→ TASK INSTRUCTIONS
Each line below needs to be repeated precisely as it is.

→ DATASET ENTRIES
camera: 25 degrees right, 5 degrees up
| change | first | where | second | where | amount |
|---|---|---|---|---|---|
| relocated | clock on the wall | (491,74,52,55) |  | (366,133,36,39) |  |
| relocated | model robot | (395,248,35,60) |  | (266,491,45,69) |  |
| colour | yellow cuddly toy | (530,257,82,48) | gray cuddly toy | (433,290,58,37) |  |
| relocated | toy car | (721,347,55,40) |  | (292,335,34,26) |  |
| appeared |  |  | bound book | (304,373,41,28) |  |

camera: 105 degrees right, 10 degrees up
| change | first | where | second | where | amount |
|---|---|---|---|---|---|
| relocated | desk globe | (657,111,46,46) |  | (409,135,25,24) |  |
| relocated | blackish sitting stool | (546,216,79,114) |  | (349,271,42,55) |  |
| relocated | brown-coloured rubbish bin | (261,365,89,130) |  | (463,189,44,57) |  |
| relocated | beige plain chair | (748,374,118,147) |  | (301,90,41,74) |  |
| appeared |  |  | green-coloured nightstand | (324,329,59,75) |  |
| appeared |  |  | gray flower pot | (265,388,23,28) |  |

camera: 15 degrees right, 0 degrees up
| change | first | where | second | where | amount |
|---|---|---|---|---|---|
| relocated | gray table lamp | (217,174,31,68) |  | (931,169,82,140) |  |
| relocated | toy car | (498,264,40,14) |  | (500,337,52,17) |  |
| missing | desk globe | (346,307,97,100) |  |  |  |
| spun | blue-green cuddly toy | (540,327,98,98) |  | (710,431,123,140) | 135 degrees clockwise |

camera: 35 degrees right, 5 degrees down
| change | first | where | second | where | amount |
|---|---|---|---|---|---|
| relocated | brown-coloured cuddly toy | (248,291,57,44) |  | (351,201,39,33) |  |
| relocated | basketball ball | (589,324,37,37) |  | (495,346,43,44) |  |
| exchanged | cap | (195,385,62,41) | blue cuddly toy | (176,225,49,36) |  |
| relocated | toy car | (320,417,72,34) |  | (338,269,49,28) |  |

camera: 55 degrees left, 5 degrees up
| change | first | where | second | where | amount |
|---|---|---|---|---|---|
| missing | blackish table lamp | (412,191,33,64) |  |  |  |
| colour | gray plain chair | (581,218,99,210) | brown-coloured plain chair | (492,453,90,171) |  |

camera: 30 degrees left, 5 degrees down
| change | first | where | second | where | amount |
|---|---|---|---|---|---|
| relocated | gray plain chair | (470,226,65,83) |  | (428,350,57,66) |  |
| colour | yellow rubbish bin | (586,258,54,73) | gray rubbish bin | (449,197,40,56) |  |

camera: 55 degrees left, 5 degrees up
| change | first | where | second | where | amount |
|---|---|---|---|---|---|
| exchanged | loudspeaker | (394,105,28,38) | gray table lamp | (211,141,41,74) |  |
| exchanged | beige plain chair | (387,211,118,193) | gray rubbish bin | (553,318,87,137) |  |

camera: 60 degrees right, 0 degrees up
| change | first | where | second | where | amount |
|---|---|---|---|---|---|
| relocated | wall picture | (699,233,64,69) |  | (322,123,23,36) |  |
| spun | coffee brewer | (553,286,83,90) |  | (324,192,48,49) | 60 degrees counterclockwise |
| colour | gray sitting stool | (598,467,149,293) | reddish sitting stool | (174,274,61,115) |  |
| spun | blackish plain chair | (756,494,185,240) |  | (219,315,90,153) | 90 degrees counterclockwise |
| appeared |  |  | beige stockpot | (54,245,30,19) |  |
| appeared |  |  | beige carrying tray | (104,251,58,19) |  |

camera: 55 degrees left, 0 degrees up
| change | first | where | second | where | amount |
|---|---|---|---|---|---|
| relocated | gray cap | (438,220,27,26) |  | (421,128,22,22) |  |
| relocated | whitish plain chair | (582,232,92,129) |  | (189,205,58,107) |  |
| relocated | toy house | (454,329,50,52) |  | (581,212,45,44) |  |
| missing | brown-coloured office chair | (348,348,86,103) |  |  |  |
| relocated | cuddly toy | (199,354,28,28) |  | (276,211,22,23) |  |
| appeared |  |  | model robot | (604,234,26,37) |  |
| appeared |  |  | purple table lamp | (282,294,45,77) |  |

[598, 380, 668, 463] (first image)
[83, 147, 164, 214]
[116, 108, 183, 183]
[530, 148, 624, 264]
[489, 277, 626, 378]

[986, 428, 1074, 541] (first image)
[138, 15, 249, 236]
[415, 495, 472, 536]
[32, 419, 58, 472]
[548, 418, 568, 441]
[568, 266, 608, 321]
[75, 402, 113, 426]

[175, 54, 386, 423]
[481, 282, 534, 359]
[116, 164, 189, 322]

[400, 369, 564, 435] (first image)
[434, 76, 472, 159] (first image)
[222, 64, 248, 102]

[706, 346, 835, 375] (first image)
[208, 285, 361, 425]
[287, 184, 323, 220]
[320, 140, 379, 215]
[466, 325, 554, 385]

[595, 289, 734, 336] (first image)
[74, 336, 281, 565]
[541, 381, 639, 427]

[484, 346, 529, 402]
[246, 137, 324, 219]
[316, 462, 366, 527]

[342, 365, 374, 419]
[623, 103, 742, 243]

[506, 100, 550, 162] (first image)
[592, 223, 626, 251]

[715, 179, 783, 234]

→ RESPONSE AREA
camera: 25 degrees right, 5 degrees up
| change | first | where | second | where | amount |
|---|---|---|---|---|---|
| relocated | clock on the wall | (491,74,52,55) |  | (366,133,36,39) |  |
| relocated | model robot | (395,248,35,60) |  | (266,491,45,69) |  |
| colour | yellow cuddly toy | (530,257,82,48) | gray cuddly toy | (433,290,58,37) |  |
| relocated | toy car | (721,347,55,40) |  | (292,335,34,26) |  |
| appeared |  |  | bound book | (304,373,41,28) |  |

camera: 105 degrees right, 10 degrees up
| change | first | where | second | where | amount |
|---|---|---|---|---|---|
| relocated | desk globe | (657,111,46,46) |  | (409,135,25,24) |  |
| relocated | blackish sitting stool | (546,216,79,114) |  | (349,271,42,55) |  |
| relocated | brown-coloured rubbish bin | (261,365,89,130) |  | (463,189,44,57) |  |
| relocated | beige plain chair | (748,374,118,147) |  | (301,90,41,74) |  |
| appeared |  |  | green-coloured nightstand | (324,329,59,75) |  |
| appeared |  |  | gray flower pot | (265,388,23,28) |  |

camera: 15 degrees right, 0 degrees up
| change | first | where | second | where | amount |
|---|---|---|---|---|---|
| relocated | gray table lamp | (217,174,31,68) |  | (931,169,82,140) |  |
| relocated | toy car | (498,264,40,14) |  | (500,337,52,17) |  |
| missing | desk globe | (346,307,97,100) |  |  |  |
| spun | blue-green cuddly toy | (540,327,98,98) |  | (710,431,123,140) | 135 degrees clockwise |

camera: 35 degrees right, 5 degrees down
| change | first | where | second | where | amount |
|---|---|---|---|---|---|
| relocated | brown-coloured cuddly toy | (248,291,57,44) |  | (351,201,39,33) |  |
| relocated | basketball ball | (589,324,37,37) |  | (495,346,43,44) |  |
| exchanged | cap | (195,385,62,41) | blue cuddly toy | (176,225,49,36) |  |
| relocated | toy car | (320,417,72,34) |  | (338,269,49,28) |  |

camera: 55 degrees left, 5 degrees up
| change | first | where | second | where | amount |
|---|---|---|---|---|---|
| missing | blackish table lamp | (412,191,33,64) |  |  |  |
| colour | gray plain chair | (581,218,99,210) | brown-coloured plain chair | (492,453,90,171) |  |

camera: 30 degrees left, 5 degrees down
| change | first | where | second | where | amount |
|---|---|---|---|---|---|
| relocated | gray plain chair | (470,226,65,83) |  | (428,350,57,66) |  |
| colour | yellow rubbish bin | (586,258,54,73) | gray rubbish bin | (449,197,40,56) |  |

camera: 55 degrees left, 5 degrees up
| change | first | where | second | where | amount |
|---|---|---|---|---|---|
| exchanged | loudspeaker | (394,105,28,38) | gray table lamp | (211,141,41,74) |  |
| exchanged | beige plain chair | (387,211,118,193) | gray rubbish bin | (553,318,87,137) |  |

camera: 60 degrees right, 0 degrees up
| change | first | where | second | where | amount |
|---|---|---|---|---|---|
| relocated | wall picture | (699,233,64,69) |  | (322,123,23,36) |  |
| spun | coffee brewer | (553,286,83,90) |  | (324,192,48,49) | 60 degrees counterclockwise |
| colour | gray sitting stool | (598,467,149,293) | reddish sitting stool | (174,274,61,115) |  |
| spun | blackish plain chair | (756,494,185,240) |  | (219,315,90,153) | 90 degrees counterclockwise |
| appeared |  |  | beige stockpot | (54,245,30,19) |  |
| appeared |  |  | beige carrying tray | (104,251,58,19) |  |

camera: 55 degrees left, 0 degrees up
| change | first | where | second | where | amount |
|---|---|---|---|---|---|
| relocated | gray cap | (438,220,27,26) |  | (421,128,22,22) |  |
| relocated | whitish plain chair | (582,232,92,129) |  | (189,205,58,107) |  |
| relocated | toy house | (454,329,50,52) |  | (581,212,45,44) |  |
| missing | brown-coloured office chair | (348,348,86,103) |  |  |  |
| relocated | cuddly toy | (199,354,28,28) |  | (276,211,22,23) |  |
| appeared |  |  | model robot | (604,234,26,37) |  |
| appeared |  |  | purple table lamp | (282,294,45,77) |  |

[598, 380, 668, 463] (first image)
[83, 147, 164, 214]
[116, 108, 183, 183]
[530, 148, 624, 264]
[489, 277, 626, 378]

[986, 428, 1074, 541] (first image)
[138, 15, 249, 236]
[415, 495, 472, 536]
[32, 419, 58, 472]
[548, 418, 568, 441]
[568, 266, 608, 321]
[75, 402, 113, 426]

[175, 54, 386, 423]
[481, 282, 534, 359]
[116, 164, 189, 322]

[400, 369, 564, 435] (first image)
[434, 76, 472, 159] (first image)
[222, 64, 248, 102]

[706, 346, 835, 375] (first image)
[208, 285, 361, 425]
[287, 184, 323, 220]
[320, 140, 379, 215]
[466, 325, 554, 385]

[595, 289, 734, 336] (first image)
[74, 336, 281, 565]
[541, 381, 639, 427]

[484, 346, 529, 402]
[246, 137, 324, 219]
[316, 462, 366, 527]

[342, 365, 374, 419]
[623, 103, 742, 243]

[506, 100, 550, 162] (first image)
[592, 223, 626, 251]

[715, 179, 783, 234]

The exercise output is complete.